The Best American Essays 2013, edited by Cheryl Strayed

bae2013Consider an essay. It will be written in the first person and almost certainly the ‘I’ will reflect on their childhood or themselves as a younger person. There will be an important contrast from that period to time to this, perhaps a key moment that resonated throughout the I’s life or it will serve as an explanation for tumultuous events of the present — such as a catastrophic divorce. Did I mention they are probably divorced and bitter about it? Also, at least one parent will be absent and possibly dead. Probably dead. They will yearn for something more than the mundane and may be trying to make up for their wasted twenties.

You have now considered every essay that guest editor Cheryl Strayed chose to feature as 2013’s best essays.

My only experience with the “Best American” series was 2007’s, featuring David Foster Wallace as guest editor, and containing reviews, third person accounts of interesting people, investigative journalism, Iraq war reports, explanations for strange phenomenon such as the Dog Whisperer. While a wide range of topics is still covered, I found myself bewildered by 2013’s specificity. I looked up Cheryl Strayed online and discovered her big hit is Wild, which is, get this: Strayed reflecting on her journey across the Pacific Crest Trail, taken in her early 20’s after her mother died and her marriage ended in ruin.

Conclusion: Cheryl Strayed has very limited interests; or may be a narcissist.

Anyway, my three favorites were:

Keeper of the Flame by Matthew Vollmer — The author’s dad invites him to meet “the Nazi”. Turns out there is a castle filled with a rare and complete set of Third Reich memorabilia in the Blue Ridge Mountains of North Carolina. This combines two key elements that make a great essay: A strange and interesting topic paired with a shall-we-say, moral thrust, that interrogates the reader and their worldview.

The Exhibit Will Be So Marked by Ander Monson — On his thirty-third birthday, Monson asks for friends and family to send him mix-tapes (so that he can evaluate what they think of him and their relationship via their choice of music). He also receives a broken cassette in an unmarked envelope sent from Nebraska City, Nebraska. The author details his attempts to find a way to listen to the tape mixed with a hodgepodge of scenes from his life; a life mix tape. In less adept hands, this could be insufferable, but instead it is very clever and wearily uplifting.

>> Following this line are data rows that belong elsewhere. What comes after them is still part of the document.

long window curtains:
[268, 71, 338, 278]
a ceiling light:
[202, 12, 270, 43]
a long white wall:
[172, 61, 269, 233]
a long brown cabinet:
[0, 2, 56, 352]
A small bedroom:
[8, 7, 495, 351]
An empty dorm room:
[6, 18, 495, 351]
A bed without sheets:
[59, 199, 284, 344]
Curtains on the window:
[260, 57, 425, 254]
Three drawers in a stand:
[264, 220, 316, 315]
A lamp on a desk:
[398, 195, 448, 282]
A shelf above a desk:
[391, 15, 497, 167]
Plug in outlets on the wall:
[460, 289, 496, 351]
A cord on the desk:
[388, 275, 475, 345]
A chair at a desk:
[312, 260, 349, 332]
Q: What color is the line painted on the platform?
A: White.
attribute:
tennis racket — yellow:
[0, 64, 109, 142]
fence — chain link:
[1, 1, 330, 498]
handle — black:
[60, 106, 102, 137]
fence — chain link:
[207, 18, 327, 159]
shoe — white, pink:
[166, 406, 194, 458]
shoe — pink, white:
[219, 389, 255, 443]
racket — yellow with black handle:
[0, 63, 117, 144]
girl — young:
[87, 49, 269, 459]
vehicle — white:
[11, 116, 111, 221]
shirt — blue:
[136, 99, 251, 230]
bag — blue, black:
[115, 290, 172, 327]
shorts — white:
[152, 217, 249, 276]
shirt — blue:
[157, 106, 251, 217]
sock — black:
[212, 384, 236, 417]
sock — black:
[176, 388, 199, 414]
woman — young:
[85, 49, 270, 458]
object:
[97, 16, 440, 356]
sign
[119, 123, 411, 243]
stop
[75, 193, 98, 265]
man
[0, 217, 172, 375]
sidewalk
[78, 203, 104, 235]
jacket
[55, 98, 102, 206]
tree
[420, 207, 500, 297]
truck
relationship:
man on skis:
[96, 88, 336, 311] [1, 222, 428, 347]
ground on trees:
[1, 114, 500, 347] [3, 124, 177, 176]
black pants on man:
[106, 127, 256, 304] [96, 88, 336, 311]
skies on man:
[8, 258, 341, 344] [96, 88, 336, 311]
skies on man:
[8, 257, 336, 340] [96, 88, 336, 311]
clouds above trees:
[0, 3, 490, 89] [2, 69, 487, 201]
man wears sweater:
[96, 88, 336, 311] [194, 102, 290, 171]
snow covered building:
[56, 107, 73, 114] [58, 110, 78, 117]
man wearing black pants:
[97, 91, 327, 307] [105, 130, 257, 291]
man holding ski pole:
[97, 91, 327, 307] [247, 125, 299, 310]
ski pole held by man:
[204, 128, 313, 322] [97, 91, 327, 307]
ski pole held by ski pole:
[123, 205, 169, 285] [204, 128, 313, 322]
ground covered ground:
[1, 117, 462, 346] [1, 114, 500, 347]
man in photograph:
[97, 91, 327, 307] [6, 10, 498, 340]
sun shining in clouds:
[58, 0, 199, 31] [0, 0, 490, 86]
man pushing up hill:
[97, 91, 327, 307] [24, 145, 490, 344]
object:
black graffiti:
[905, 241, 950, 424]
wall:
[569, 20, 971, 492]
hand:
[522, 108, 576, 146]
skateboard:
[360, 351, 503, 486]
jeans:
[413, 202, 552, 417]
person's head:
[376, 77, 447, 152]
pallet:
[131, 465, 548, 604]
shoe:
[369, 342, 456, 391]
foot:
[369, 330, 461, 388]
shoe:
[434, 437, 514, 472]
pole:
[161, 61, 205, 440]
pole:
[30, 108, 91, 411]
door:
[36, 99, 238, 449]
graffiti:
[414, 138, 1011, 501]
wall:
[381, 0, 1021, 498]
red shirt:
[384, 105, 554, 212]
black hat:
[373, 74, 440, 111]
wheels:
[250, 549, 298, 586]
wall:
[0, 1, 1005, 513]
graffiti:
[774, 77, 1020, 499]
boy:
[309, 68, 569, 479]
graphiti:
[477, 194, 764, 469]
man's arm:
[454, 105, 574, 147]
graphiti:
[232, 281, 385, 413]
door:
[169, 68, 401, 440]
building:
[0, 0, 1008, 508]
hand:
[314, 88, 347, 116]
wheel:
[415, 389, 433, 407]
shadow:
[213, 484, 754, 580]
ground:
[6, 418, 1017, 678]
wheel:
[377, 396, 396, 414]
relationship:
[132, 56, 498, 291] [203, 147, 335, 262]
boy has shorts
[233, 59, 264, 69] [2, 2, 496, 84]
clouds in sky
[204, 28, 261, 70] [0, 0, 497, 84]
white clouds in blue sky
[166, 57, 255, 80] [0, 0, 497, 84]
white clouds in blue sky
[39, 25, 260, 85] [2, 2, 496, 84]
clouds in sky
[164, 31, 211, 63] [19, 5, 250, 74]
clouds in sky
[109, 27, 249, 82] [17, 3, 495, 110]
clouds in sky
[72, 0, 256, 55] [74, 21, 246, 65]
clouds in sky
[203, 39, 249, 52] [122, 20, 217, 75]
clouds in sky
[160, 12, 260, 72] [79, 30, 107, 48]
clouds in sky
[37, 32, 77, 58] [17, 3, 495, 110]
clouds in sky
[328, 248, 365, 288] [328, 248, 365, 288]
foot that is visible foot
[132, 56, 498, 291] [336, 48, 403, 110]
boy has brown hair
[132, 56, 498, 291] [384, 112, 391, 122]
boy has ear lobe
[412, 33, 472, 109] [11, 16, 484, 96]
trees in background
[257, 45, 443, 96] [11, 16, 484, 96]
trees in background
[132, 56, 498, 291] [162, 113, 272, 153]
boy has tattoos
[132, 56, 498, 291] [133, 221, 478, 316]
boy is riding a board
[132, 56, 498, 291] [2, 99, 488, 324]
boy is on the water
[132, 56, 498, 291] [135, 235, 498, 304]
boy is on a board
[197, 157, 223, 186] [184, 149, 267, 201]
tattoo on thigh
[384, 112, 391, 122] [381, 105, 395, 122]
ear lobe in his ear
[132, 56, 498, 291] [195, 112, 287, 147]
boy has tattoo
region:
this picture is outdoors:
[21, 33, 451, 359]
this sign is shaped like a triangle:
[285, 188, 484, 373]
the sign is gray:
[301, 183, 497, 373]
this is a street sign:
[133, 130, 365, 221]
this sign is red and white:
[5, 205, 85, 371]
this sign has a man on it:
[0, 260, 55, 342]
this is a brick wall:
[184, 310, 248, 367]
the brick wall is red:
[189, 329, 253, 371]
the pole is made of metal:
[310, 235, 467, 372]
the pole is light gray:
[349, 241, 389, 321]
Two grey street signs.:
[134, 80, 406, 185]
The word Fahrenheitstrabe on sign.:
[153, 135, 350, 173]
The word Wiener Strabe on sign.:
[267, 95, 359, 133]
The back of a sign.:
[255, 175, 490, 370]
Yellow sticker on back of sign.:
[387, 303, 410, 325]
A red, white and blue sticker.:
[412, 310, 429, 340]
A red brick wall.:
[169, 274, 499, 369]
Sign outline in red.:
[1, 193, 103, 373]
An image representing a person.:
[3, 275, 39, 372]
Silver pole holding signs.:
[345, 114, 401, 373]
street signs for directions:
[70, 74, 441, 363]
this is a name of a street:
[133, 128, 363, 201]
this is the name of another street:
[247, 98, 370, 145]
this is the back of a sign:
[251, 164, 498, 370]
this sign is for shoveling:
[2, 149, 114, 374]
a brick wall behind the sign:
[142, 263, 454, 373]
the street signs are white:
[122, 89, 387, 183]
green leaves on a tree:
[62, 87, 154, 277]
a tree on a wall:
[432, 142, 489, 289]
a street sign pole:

The Girls in My Town by Angela Morales — Childbirth. It’s another topic covered in several essays and this is the best one. Morales, in her early thirties, gives birth and lays in a hospital room a curtain over from a fourteen year old who has just done the same. She goes on to explore the combination of sexism, racism, boredom, and mislaid-hope that has led to an enormous amount of teen pregnancies in her central Californian home of Merced. It is a very good (and I’m a sucker for righteous anger).